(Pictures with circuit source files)
● ● ● ● ● ● ●
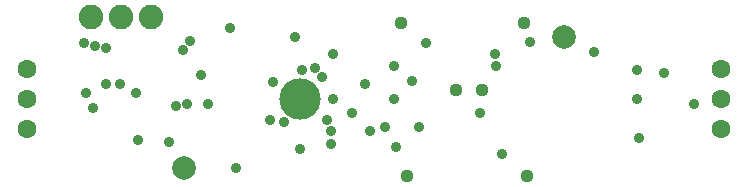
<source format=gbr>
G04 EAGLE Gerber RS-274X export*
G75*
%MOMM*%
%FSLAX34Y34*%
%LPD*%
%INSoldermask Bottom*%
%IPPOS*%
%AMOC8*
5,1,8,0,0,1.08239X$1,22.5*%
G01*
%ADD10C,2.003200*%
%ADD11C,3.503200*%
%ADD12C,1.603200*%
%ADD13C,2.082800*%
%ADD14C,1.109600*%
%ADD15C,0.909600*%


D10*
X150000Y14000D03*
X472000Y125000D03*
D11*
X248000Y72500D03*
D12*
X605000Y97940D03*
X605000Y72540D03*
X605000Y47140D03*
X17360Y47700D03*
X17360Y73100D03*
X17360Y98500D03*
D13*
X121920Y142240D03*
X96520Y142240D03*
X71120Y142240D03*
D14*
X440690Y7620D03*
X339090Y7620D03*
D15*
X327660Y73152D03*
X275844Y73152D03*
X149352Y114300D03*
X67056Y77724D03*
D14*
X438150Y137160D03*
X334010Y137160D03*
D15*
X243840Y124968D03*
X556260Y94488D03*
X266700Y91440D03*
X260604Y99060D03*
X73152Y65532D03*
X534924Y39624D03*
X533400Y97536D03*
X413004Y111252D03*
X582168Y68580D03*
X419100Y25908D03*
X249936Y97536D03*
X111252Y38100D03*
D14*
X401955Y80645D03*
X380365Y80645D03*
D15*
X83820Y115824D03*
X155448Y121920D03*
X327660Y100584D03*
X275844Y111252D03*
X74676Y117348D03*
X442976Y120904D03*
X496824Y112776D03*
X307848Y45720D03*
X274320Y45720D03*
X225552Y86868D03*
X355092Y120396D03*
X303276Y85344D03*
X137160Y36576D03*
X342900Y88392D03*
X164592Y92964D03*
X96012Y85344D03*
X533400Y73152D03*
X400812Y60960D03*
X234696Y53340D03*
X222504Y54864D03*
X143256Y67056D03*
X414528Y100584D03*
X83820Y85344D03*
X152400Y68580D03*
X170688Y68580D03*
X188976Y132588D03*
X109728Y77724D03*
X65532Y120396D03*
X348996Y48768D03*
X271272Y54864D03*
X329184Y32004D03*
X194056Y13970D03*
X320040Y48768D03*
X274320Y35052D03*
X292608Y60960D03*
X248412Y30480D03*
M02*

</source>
● ● ● ● ● ● ●
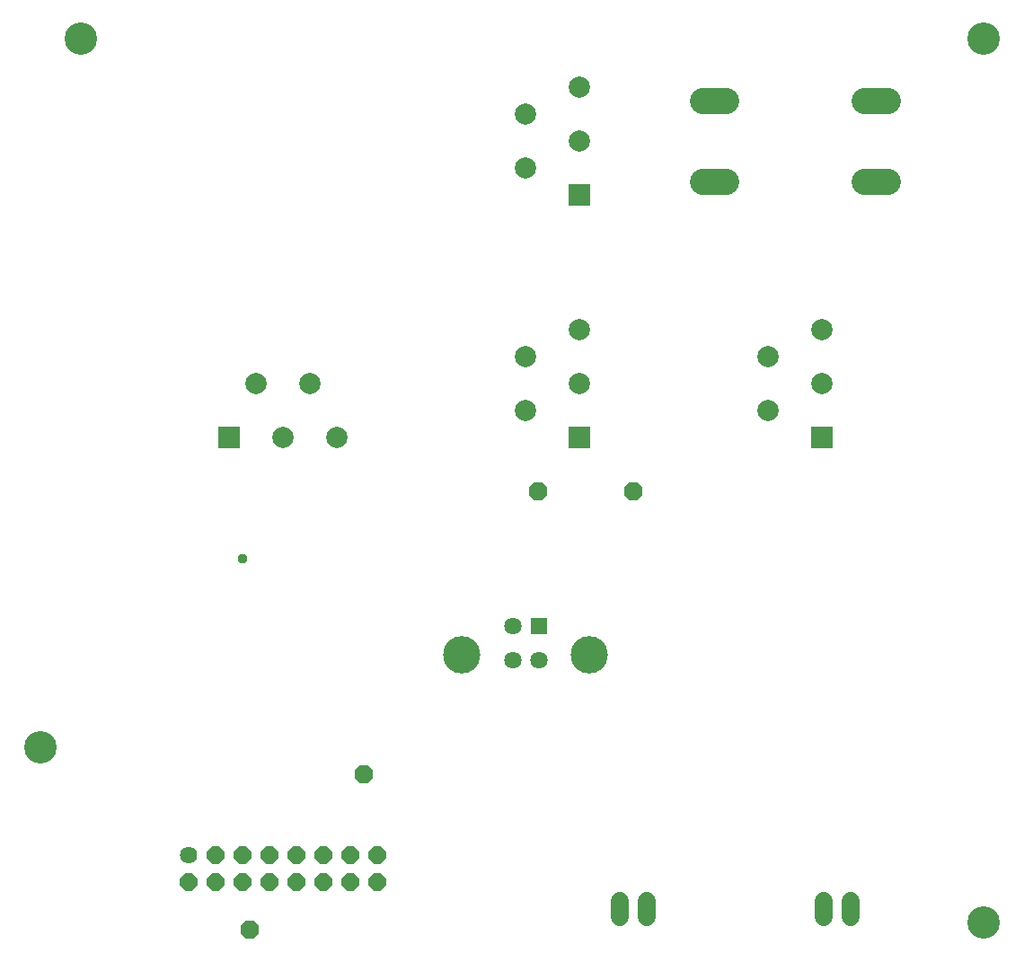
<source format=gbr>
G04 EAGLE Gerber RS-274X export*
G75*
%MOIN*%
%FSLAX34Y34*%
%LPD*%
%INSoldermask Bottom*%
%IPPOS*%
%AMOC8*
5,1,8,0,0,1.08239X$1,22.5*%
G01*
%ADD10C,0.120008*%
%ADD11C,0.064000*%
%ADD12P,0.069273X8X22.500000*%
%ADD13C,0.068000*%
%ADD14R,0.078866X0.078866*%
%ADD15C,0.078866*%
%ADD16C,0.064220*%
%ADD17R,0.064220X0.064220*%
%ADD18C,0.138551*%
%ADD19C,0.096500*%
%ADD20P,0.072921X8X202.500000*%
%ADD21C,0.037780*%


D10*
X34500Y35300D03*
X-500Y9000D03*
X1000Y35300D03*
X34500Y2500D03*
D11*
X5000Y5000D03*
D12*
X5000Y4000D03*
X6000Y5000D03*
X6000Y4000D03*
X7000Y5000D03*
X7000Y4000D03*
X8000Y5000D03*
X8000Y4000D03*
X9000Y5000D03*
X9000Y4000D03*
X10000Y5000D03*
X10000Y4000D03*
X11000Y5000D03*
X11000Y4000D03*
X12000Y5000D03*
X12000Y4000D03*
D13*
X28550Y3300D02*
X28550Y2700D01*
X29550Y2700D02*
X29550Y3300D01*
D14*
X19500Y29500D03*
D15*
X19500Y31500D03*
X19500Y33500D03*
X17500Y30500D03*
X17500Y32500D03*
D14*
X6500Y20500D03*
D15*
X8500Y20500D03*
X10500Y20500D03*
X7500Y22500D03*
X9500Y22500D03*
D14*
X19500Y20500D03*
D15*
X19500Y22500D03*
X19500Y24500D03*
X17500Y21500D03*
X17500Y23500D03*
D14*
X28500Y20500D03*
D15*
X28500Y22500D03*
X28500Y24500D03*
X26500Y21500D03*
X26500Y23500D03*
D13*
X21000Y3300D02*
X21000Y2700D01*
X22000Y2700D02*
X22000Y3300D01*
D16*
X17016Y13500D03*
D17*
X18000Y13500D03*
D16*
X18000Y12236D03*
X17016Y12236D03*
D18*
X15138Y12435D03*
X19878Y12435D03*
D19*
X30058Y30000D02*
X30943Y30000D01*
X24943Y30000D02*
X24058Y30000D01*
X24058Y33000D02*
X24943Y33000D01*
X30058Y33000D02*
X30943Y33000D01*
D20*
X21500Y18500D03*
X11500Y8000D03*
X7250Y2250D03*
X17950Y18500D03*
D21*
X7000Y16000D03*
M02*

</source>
● ● ● ● ● ● ●
-- Exercise --
Among the entries above, find the line with "X419100Y25908D03*" and the line with "X234696Y53340D03*"; give again exactly these two lines and all lines between them.

-- The completed task --
X419100Y25908D03*
X249936Y97536D03*
X111252Y38100D03*
D14*
X401955Y80645D03*
X380365Y80645D03*
D15*
X83820Y115824D03*
X155448Y121920D03*
X327660Y100584D03*
X275844Y111252D03*
X74676Y117348D03*
X442976Y120904D03*
X496824Y112776D03*
X307848Y45720D03*
X274320Y45720D03*
X225552Y86868D03*
X355092Y120396D03*
X303276Y85344D03*
X137160Y36576D03*
X342900Y88392D03*
X164592Y92964D03*
X96012Y85344D03*
X533400Y73152D03*
X400812Y60960D03*
X234696Y53340D03*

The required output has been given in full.